STANDARD: Vor 25 Jahren gab es in Wien eine riesige Erregung wegen "Heldenplatz" von Thomas Bernhard. Herr Scholten, Sie waren damals neuer Generalsekretär des Bundestheaterverbands. Wurde von der Politik interveniert? Helmut Zilk, Bruno Kreisky und Alois Mock sprachen sich ja gegen die Uraufführung aus. Sie fand am 4. November im Burgtheater statt.

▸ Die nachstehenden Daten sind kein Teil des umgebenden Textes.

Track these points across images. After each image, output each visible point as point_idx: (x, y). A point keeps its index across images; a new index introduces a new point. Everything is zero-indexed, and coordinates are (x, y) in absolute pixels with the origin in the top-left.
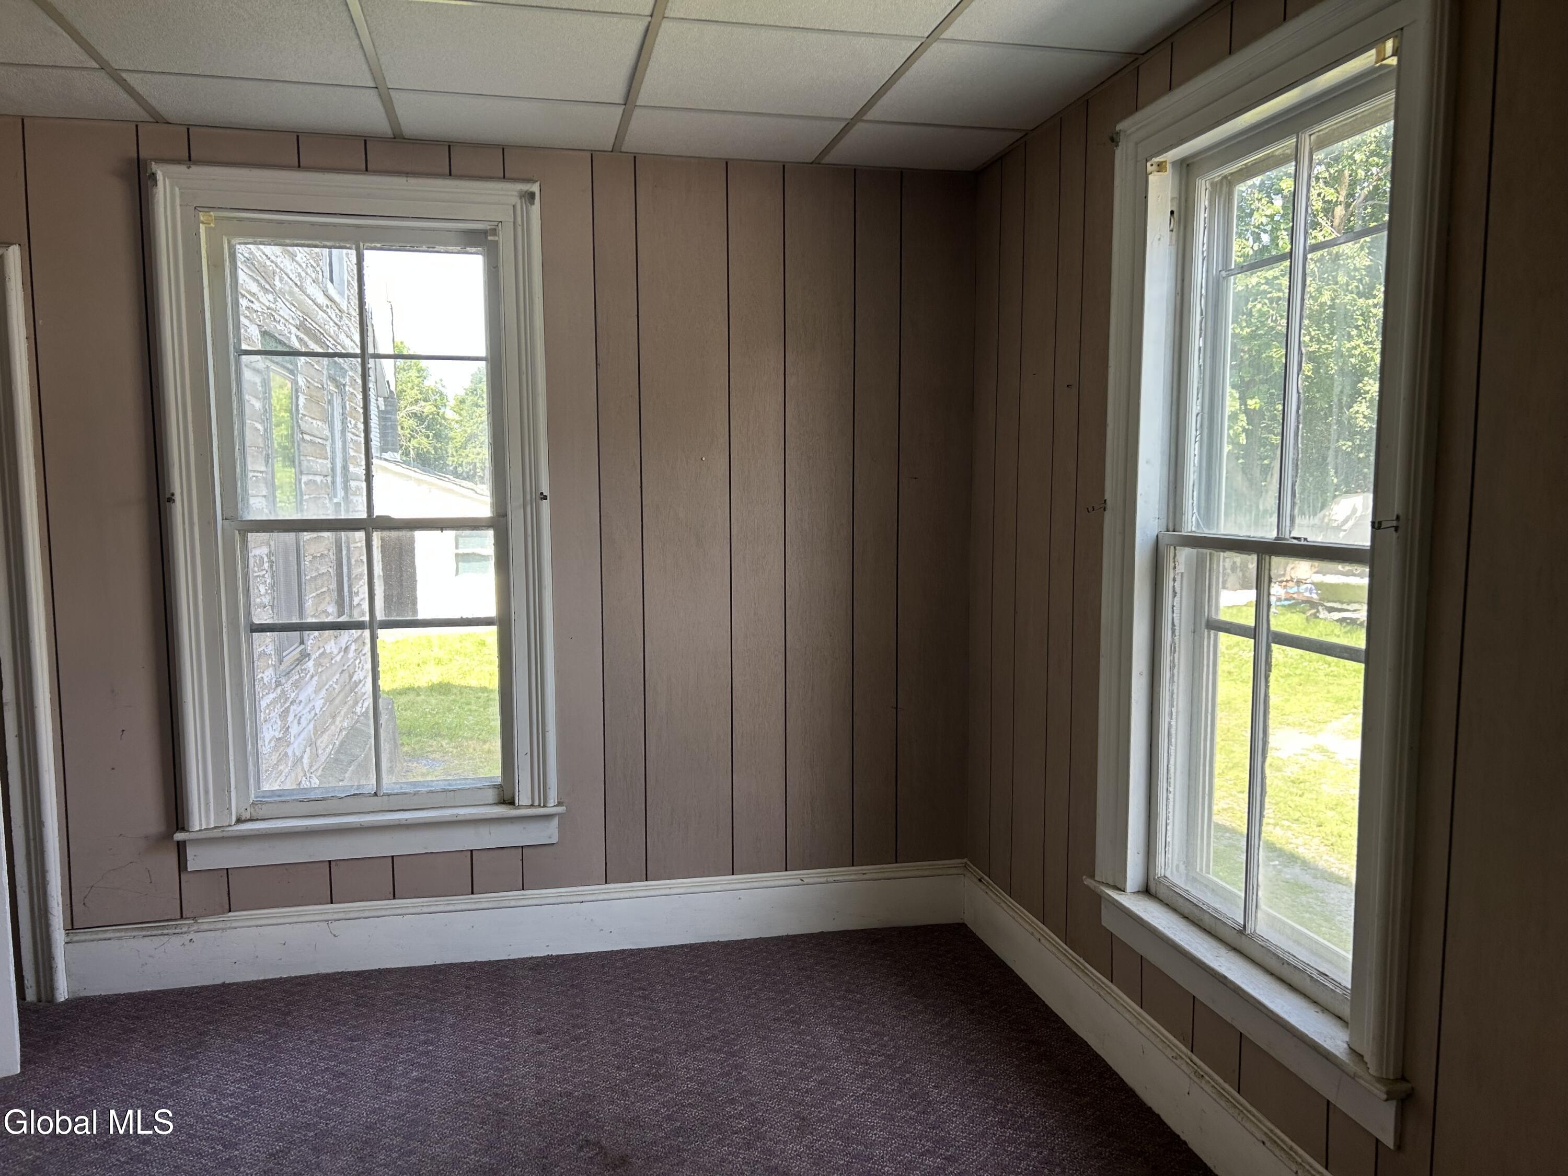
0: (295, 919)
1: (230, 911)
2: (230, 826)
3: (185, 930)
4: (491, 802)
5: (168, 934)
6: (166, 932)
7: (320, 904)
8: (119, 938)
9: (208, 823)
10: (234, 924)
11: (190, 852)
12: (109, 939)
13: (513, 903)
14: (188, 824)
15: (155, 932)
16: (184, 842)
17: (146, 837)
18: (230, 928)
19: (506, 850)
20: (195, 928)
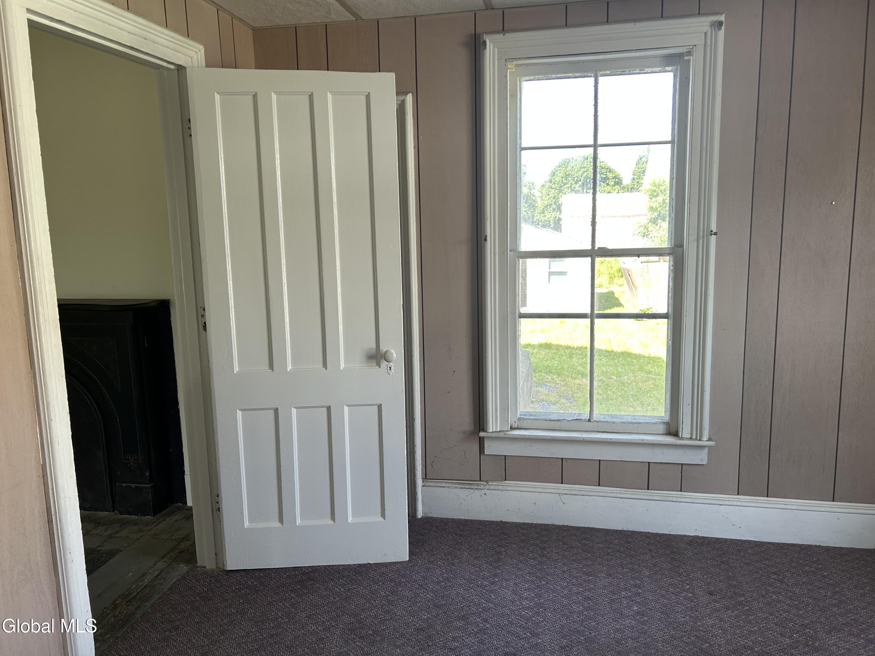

Scholten: Alle paar Jahre wird nach Zensur geschrien. Und da gibt es als Theater nur eine Antwort: Das geht nicht. Es gab zum Glück niemanden, der daran dachte, klein beigeben zu müssen. Die Uraufführung war daher nie in Gefahr. Ich will die Aufregung nicht kleinreden, aber solche Skandale sind sehr zeitbezogen. Der Wirbel hat für die Gegenwart nur wenig Relevanz - abgesehen von der Romantisierung: Mei, damals gab es noch große Skandale!

Ruiss: Es ging aber natürlich auch um das Gedenk- und Bedenkjahr 1988. Wenn man sich daran erinnert, wie das offizielle Österreich reagiert hat! Man kann sich eine solche Geschichtsverzerrung heute gar nicht mehr vorstellen: Ein paar Menschen seien auf dem Heldenplatz dazu verführt worden, für den Nationalsozialismus zu sein.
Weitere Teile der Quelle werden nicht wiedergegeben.